Again, I cant begin to express how this day felt but these pics should say it all....




During this shot I really wondered what he was thinking about...pondering...

I loved the sense of rushed exploration in his body movements during this shot. You just couldn't find the pause button on that mind of his!

At one moment I glanced over at Charito and he seemed intent to capture this shot. At the time I didnt know what it was. As he left the area I walked over to check it out. My breath paused for a second. I knew then that this day was meant to be. It was for us. As much as I was missing my family and wishing my mom and dad could see us 5 capturing our day of freedom I knew they were with me. My mother loves butterflies and anytime, ANYTIME, I am thinking of her in a moment I need her most a butterfly has appeared. This was our moment. I love you, mom. This pic is for you! Surprise! From your G!

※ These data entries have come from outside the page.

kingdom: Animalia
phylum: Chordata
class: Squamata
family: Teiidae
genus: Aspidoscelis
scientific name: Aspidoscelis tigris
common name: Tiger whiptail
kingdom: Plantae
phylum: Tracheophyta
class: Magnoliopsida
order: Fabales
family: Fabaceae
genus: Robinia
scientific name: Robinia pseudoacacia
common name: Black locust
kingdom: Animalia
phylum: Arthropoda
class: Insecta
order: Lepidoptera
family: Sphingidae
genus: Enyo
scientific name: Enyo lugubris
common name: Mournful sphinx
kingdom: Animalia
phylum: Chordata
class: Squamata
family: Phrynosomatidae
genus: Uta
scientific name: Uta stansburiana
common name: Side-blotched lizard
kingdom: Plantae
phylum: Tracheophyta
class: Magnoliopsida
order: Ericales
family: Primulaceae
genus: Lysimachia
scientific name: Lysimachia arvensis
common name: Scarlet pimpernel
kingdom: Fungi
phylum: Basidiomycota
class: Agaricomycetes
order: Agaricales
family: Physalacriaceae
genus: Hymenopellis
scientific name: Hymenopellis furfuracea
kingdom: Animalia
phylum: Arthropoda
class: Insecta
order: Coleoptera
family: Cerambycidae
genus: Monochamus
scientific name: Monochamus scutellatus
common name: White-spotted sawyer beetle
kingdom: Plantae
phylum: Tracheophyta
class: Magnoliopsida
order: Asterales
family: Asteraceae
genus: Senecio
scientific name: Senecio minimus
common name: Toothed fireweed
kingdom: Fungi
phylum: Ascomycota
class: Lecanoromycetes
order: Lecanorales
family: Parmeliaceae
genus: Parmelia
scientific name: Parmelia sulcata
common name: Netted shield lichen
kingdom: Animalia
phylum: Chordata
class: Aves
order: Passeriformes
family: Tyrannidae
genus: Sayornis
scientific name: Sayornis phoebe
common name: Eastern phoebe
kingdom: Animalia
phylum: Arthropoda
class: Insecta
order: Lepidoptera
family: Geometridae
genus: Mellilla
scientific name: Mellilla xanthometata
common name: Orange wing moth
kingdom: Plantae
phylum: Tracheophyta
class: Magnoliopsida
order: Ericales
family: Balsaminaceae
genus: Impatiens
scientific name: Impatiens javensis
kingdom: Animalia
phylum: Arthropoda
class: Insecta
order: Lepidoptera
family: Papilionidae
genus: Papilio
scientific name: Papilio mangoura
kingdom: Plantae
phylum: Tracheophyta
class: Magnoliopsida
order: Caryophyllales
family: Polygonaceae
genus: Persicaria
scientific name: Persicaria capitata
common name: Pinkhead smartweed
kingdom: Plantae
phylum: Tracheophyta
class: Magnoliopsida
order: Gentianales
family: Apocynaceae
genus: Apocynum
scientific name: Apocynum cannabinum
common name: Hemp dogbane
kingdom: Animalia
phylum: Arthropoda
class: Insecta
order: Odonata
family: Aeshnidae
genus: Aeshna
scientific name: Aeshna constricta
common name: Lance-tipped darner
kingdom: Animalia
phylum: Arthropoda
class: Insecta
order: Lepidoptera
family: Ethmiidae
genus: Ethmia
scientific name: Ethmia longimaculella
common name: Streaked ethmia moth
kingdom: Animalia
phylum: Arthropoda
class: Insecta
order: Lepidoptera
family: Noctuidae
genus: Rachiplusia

He was so excited to go on the slide. Because he couldnt climb the slide access himself I had to walk up the wall and dump him at a halfway point onto the slide. He thought he was doing the whole length of the slide. It was quite the workout.




Sitting up high looking for 'Tis Tis' (Triston)


After the first fort that T went on n G watched, he would NOT go back into the stroller. He was so content leading daddy around.

I love the way he looks up at daddy in this one!
I want to enlarge it in black and white!
Look at that face! I want to kiss it all over!

G saw some boys climbing on these rocks that were nestled in a stream. He told us he wanted to go there. I led him over. He indicated he wanted to make it to the other side. It required long steps and rocky ground to do so. He insisted. I held onto his waist and off he went. He kept going. Heading to the rougher rocks and wider, larger stones. I was nervous I wouldn't keep my balance. He grunted and screamed for more. The whole while I thought nothing of comparing these little rocks (to me)/huge rocks (to him) as his mountains. The mountains he needed to conquer in these upcoming months/years and those he had already surpassed. Those tiny toes, feet and skinny legs still had a long way to go. I want his determination to remain the way I saw it on that rocky stream. My warrior. My conqueror. It was another moment I wanted to cry for him and how he keeps me going each and everyday. Look at him go! I will be enlarging this one in black n white, also.


Looking up at daddy,"I did it!", for the perfect shot!

Me and my boys!




We had so much fun. The Morton Arboretum left such a wonderful place in our hearts that we purchased a membership there (which works at Botanic, too). We figured if places like that can make us feel that good we are in! Therapy anytime! Besides, they are also great places to go when G is neutropenic and we have to avoid those crowds. At least we know the flowers and nature and god won't scare us away. And better yet, fall is coming and it is my fav! I can't wait to return for Autumn Reveal...with my boys in tow!